GOAL OF THE EXERCISE:
Filter the items below and copy every line that contains the string "птиц". Letter case must match.

*** Opening DATA PROVIDED ***

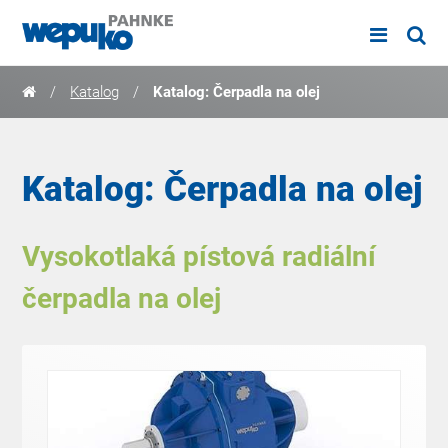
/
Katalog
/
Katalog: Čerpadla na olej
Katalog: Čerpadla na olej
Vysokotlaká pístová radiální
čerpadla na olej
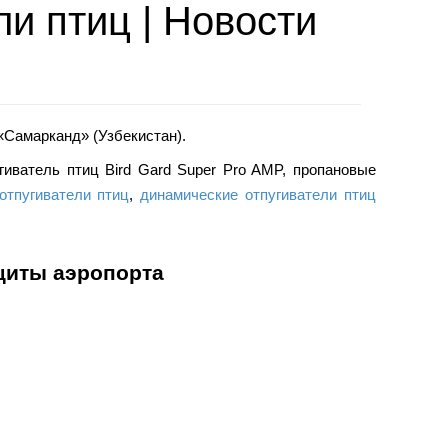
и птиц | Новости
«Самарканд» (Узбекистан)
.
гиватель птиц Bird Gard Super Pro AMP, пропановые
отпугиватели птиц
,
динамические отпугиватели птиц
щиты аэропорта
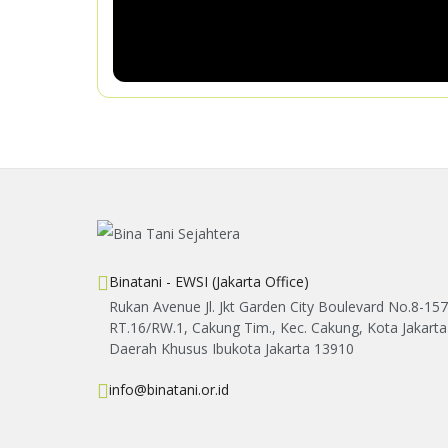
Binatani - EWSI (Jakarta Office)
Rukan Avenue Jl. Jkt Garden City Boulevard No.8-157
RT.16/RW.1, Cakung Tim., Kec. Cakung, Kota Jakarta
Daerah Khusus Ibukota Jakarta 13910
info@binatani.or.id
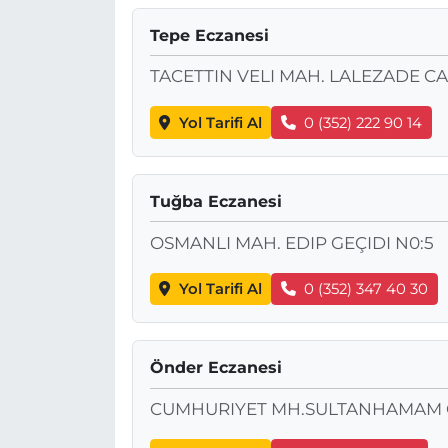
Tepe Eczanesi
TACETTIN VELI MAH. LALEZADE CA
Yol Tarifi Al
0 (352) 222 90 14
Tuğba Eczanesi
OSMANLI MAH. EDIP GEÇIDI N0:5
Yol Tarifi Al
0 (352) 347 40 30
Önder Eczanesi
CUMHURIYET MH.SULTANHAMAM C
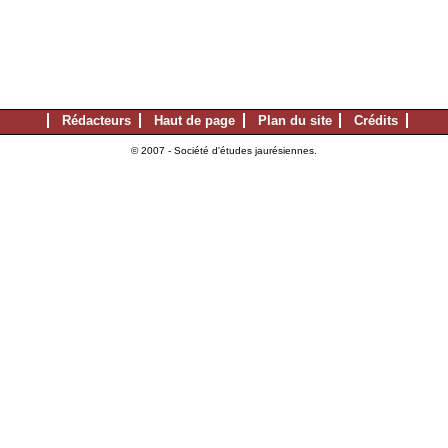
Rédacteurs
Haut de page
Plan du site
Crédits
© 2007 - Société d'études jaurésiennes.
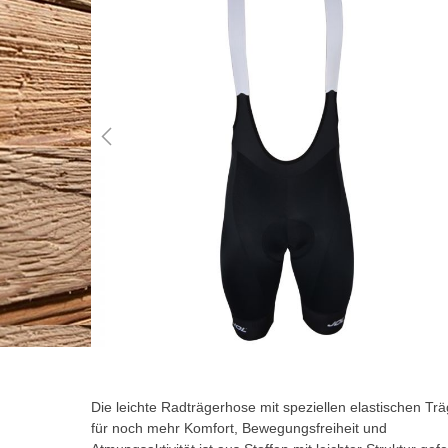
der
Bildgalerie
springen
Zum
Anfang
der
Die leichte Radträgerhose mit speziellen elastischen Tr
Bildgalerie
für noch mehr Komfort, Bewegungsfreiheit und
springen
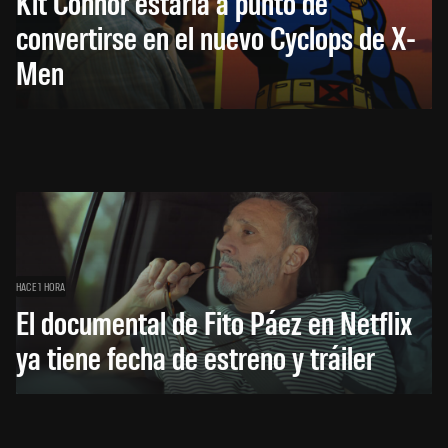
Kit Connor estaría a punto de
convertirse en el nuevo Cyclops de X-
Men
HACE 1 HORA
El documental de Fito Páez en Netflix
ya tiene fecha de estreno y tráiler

*** Closing DATA PROVIDED ***

FINAL ANSWER:
и птиц | Новости
гиватель птиц Bird Gard Super Pro AMP, пропановые
отпугиватели птиц
динамические отпугиватели птиц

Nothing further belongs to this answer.